Liste des tâches:
**a)** D'après le texte sur les cycles d'apprentissage, combien d'années dure un cycle au primaire à Genève ?
**b)** Poursuivez le texte sur les cycles d'apprentissage à partir de sa dernière phrase.

Texte fourni:

Le même auteur considère les cycles d’apprentissage comme une nouveauté en ce qu’ils remplacent la structure actuelle de fonctionnement basée sur les années scolaires. En effet, les cycles d’apprentissage ont une dimension temporelle : ils reposent sur plus d’une année scolaire, s’appliquent souvent au primaire et au secondaire (à tout le moins jusqu’à la neuvième année d’école) et leur durée peut varier d’un système d’éducation à l’autre, et à l’intérieur même des systèmes d’éducation (par exemple, au primaire : deux ans au Québec ; deux et trois ans en France ; deux et trois ans dans les classes multiâge, aux États-Unis ; trois ans en Belgique ; quatre ans à Genève ; quatre ans, deux ans et trois ans au Portugal ; quatre et cinq ans en Suède). En fait, la durée a peu d’importance. Ce qui compte avant tout, c’est de rompre avec le découpage des apprentissages sur une base annuelle (Tardif, 2000).

Ainsi, Tardif (2000) considère les cycles d’apprentissage comme une rupture avec le passé. En effet, bien que les cycles d’enseignement existent depuis longtemps dans les écoles du Québec, ceux-ci correspondaient toutefois à une logique différente de celle des cycles d’apprentissage, car il s’agissait essentiellement d’une structure administrative prenant en compte l’organisation du travail du personnel enseignant, mais sans aucun rapport avec la dynamique de l’apprentissage des élèves. D’ailleurs, selon lui, ces cycles ne pouvaient avoir de sens pour les élèves.

Tardif conçoit aussi que passer des années scolaires aux cycles d’apprentissage représente bien plus qu’un changement de structures. Ce changement est une conséquence nécessaire de l’application de l’approche par compétences. En effet,

[…] dans le cadre de programmes d’études axés prioritairement sur le développement de compétences, les années scolaires correspondent à une organisation qui ne permet pas de rencontrer, sur le plan des apprentissages, les exigences du développement de compétences.

2000, p. 18

Pour souligner que le cycle d’apprentissage n’est pas que la simple juxtaposition d’années scolaires, il le décrit ainsi :

[…] un cycle d’apprentissage constitue une étape unifiée dans le parcours scolaire de l’élève, cette étape n’est pas divisible en années et elle contient des objectifs d’apprentissage définis d’une manière spécifique en rapport avec la fin du cycle concerné.

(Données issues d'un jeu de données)
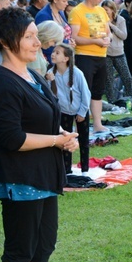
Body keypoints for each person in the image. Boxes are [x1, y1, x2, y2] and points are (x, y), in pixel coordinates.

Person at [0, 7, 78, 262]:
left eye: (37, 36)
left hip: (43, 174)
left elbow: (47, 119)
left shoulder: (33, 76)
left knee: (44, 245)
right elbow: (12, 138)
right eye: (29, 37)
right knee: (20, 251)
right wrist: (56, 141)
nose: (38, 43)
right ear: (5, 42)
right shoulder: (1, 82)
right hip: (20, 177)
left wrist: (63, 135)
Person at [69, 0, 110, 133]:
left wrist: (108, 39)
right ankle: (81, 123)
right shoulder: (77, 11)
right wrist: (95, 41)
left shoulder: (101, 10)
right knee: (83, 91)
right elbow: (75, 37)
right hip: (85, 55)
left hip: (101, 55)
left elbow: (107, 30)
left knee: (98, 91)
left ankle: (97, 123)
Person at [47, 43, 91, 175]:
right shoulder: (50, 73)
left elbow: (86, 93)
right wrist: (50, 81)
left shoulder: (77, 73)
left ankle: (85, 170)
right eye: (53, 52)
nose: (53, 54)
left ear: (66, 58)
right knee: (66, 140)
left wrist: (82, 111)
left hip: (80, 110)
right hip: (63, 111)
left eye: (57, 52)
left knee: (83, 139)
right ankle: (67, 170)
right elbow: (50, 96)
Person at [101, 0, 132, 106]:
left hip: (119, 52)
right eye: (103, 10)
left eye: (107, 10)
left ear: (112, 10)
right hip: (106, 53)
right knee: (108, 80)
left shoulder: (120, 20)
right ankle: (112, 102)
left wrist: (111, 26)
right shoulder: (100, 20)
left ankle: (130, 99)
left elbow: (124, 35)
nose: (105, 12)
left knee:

Réponses:
**a)** Quatre ans.

**b)**
p. 18

Tardif a aussi effectué des travaux avec un groupe de travail des commissions scolaires de la région Laval-Laurentides-Lanaudière (Comité régional de recherche-action sur l’organisation pédagogique des cycles d’apprentissage, 2002). Ce groupe de travail a formulé la définition suivante des cycles d’apprentissage :

[…] une structuration pluriannuelle du parcours scolaire des élèves qui met l’apprentissage au centre de toute action pédagogique et didactique et qui exige, de la part des enseignants, une gestion collégiale et différenciée des situations d’apprentissage, des situations d’évaluation et du regroupement des élèves.

p. 9

Non seulement les cycles ne constituent pas une juxtaposition d’années scolaires, mais ils deviennent un outil pour l’action pédagogique, susceptible de favoriser l’apprentissage des élèves.

Lafortune (2004a), de son côté, a mis sur pied une recherche-formation-intervention avec une trentaine d’enseignants et d’accompagnateurs oeuvrant dans neuf écoles primaires québécoises. Cette recherche a vu le jour à la suite d’une réflexion des équipes-écoles sur le concept de cycle d’apprentissage et sur la nécessité, pour les enseignantes de ces écoles, de se regrouper en équipes cycles pour développer ensemble des moyens de mettre en place de véritables cycles d’apprentissage.

Dans le cadre de ces travaux, la chercheuse a utilisé une approche socioconstructiviste avec ces divers intervenants, pour les amener à élaborer une définition du cycle d’apprentissage. Elle constate que plusieurs définitions du cycle d’apprentissage convergent, mais elle note cependant une difficulté dans la définition du concept même de cycle d’apprentissage : Aucune ne relève directement le lien entre le cycle d’apprentissage et le travail des équipes responsables de son organisation (2004a, p. 52).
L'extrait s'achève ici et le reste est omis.